> **PASSAGE PROVIDED**
════════════════════
[llvm] [BOLT][DWARF] Sort GDBIndexTUEntryVector (PR #101264)

Sayhaan Siddiqui via llvm-commits llvm-commits at lists.llvm.org
Tue Jul 30 16:55:48 PDT 2024


https://github.com/sayhaan created https://github.com/llvm/llvm-project/pull/101264

Sorts GDBIndexTUEntryVector in decreasing order by hash to ensure determinism when parallelized.

>From 9afce89392bac3656f5a5d52548c110a1bdd2a2b Mon Sep 17 00:00:00 2001
From: Sayhaan Siddiqui <sayhaan at meta.com>
Date: Tue, 30 Jul 2024 14:24:00 -0700
Subject: [PATCH 1/4] [BOLT][DWARF][NFC] Split DIEBuilder::finish

---
 bolt/include/bolt/Core/DIEBuilder.h | 11 +++--
 bolt/lib/Core/DIEBuilder.cpp        | 64 +++++++++++++++++++++--------
 bolt/lib/Rewrite/DWARFRewriter.cpp  | 22 +++++++---
 3 files changed, 72 insertions(+), 25 deletions(-)
════════════════════
> **TASKS FOR THIS EXERCISE**
**1.** List every file path that the BOLT pull request post shows in its summary of changed files.
**2.** Answer these from the BOLT pull request post:
(a) In what order is GDBIndexTUEntryVector sorted, and by what?
(b) What is the subject line of patch 1 of 4?
(c) How many insertions and deletions does the change summary report in total?
**3.** From the BOLT pull request post, return the stretch from "[llvm] [BOLT][DWARF] Sort" through "determinism when parallelized.", copied word for word.

> **MATERIAL SHOWN**
════════════════════
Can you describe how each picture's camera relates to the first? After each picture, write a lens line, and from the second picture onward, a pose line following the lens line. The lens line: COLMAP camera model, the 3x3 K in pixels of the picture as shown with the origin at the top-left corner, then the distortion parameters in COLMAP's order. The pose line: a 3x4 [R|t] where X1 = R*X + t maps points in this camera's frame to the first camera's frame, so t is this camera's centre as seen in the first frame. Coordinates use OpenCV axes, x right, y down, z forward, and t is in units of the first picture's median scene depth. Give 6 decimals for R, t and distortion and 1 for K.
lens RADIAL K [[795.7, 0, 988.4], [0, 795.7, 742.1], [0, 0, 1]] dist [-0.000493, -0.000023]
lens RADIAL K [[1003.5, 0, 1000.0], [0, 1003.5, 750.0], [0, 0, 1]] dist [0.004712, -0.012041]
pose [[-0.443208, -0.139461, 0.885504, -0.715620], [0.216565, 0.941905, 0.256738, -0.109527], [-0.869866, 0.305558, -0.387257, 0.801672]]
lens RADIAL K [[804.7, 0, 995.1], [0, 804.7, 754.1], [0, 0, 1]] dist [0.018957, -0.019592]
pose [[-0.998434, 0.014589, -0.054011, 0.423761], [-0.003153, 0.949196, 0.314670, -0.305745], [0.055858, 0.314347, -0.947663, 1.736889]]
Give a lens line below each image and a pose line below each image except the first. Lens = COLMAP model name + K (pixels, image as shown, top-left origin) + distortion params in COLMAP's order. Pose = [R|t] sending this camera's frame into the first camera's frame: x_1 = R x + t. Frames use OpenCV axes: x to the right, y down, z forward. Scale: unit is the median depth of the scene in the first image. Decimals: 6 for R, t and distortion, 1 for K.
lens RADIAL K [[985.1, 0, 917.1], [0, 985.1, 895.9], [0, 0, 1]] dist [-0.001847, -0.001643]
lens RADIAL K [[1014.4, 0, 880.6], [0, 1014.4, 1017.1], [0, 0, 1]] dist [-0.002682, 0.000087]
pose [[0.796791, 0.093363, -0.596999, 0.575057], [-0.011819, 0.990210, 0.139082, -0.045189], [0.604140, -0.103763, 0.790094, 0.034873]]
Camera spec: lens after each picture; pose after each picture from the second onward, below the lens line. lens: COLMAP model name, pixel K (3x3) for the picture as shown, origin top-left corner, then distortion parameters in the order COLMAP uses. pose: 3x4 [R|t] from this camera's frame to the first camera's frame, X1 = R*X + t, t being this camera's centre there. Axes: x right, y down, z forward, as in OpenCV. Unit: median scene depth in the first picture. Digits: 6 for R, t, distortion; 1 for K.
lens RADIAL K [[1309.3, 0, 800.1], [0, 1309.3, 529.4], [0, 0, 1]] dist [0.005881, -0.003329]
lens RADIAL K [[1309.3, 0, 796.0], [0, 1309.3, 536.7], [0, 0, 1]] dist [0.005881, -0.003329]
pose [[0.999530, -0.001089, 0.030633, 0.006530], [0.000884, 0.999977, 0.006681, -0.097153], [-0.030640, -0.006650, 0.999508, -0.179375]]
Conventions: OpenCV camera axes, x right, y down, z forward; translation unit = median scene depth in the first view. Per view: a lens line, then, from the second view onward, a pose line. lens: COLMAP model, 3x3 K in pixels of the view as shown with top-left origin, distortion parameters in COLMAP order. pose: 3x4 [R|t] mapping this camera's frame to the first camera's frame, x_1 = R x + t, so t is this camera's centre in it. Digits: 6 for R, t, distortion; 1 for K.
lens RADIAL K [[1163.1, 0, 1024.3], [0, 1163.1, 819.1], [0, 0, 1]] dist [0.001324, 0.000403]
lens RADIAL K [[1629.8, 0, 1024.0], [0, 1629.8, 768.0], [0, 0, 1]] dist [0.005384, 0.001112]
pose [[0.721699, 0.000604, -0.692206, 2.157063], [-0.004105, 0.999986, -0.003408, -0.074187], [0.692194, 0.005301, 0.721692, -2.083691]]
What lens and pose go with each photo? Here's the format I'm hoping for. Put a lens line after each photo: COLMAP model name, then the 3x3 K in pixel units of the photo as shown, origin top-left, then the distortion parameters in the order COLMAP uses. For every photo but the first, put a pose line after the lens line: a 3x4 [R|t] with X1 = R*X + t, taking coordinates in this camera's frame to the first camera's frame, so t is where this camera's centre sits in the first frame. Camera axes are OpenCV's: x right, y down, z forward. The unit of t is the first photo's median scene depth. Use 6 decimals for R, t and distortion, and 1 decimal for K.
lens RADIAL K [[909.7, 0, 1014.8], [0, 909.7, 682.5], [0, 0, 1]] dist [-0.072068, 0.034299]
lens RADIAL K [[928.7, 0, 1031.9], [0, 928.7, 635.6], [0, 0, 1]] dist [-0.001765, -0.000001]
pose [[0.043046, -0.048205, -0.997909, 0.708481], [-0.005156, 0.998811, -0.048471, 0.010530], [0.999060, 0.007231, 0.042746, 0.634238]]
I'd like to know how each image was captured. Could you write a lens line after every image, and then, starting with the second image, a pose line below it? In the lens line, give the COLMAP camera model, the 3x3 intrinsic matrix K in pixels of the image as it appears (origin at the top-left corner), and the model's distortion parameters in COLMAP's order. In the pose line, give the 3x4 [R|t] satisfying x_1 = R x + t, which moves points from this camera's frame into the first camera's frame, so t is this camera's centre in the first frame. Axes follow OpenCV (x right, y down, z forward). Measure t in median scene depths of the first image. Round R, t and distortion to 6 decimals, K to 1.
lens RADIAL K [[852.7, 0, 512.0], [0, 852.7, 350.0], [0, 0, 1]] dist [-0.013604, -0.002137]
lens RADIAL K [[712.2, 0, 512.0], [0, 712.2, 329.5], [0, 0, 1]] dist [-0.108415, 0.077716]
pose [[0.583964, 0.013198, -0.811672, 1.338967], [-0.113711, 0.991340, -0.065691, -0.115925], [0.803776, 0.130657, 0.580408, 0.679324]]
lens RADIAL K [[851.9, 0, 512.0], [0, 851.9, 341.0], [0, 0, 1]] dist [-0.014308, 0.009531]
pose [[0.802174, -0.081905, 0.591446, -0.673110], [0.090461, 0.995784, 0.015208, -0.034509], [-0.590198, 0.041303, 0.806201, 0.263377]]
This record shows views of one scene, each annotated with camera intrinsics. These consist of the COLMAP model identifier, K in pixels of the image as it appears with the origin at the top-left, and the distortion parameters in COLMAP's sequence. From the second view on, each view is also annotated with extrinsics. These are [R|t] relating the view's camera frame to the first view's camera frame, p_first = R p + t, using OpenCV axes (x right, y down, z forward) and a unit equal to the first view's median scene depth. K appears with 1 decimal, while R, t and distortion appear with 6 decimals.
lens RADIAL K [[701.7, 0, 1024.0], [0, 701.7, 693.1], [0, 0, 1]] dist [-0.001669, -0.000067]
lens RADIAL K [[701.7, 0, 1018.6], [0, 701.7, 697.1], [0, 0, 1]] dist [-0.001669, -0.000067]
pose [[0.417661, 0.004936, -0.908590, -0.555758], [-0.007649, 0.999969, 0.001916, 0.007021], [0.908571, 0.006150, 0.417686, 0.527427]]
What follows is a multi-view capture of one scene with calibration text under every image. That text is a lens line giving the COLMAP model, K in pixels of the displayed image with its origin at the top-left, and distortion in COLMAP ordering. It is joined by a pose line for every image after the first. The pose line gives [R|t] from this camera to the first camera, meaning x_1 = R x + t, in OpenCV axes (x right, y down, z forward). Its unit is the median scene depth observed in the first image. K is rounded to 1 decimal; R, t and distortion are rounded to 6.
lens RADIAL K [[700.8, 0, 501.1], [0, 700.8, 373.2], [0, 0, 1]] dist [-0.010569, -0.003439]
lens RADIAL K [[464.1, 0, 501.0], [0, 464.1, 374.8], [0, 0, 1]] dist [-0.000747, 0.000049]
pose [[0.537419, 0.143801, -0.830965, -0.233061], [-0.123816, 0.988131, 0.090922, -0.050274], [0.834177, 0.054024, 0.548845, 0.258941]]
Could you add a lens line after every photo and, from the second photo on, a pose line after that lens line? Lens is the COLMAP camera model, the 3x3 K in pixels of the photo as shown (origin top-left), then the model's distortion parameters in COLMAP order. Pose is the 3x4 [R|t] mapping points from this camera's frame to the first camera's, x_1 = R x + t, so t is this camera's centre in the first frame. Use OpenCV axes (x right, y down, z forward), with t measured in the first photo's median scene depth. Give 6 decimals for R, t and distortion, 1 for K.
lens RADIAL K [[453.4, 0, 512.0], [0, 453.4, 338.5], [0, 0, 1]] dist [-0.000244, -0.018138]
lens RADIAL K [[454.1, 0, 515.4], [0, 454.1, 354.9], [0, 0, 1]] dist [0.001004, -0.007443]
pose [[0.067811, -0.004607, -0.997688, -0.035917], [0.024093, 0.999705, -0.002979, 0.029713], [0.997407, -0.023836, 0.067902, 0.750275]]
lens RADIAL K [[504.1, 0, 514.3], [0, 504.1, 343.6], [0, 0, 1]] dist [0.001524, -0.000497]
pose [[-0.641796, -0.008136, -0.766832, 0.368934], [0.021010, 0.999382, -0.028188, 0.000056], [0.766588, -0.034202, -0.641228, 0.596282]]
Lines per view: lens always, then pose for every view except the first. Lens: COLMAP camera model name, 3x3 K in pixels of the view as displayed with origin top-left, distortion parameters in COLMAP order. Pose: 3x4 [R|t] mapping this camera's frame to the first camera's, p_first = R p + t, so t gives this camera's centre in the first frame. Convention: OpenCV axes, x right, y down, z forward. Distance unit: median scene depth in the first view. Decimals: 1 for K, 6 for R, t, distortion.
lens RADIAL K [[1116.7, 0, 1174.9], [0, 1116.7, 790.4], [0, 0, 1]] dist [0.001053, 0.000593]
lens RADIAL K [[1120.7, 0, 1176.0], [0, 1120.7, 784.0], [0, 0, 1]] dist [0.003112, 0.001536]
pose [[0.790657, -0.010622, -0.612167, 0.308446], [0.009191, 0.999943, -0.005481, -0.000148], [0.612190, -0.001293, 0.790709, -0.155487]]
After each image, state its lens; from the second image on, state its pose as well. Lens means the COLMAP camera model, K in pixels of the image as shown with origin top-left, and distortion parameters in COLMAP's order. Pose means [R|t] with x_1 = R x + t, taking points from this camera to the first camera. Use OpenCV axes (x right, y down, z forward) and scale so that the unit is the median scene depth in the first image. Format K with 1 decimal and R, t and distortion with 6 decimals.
════════════════════
> **SOLUTIONS FOR EACH TASK**
**1.**
bolt/include/bolt/Core/DIEBuilder.h
bolt/lib/Core/DIEBuilder.cpp
bolt/lib/Rewrite/DWARFRewriter.cpp

**2.**
(a) In decreasing order, by hash.
(b) [BOLT][DWARF][NFC] Split DIEBuilder::finish
(c) 72 insertions and 25 deletions.

**3.**
[llvm] [BOLT][DWARF] Sort GDBIndexTUEntryVector (PR #101264)

Sayhaan Siddiqui via llvm-commits llvm-commits at lists.llvm.org
Tue Jul 30 16:55:48 PDT 2024


https://github.com/sayhaan created https://github.com/llvm/llvm-project/pull/101264

Sorts GDBIndexTUEntryVector in decreasing order by hash to ensure determinism when parallelized.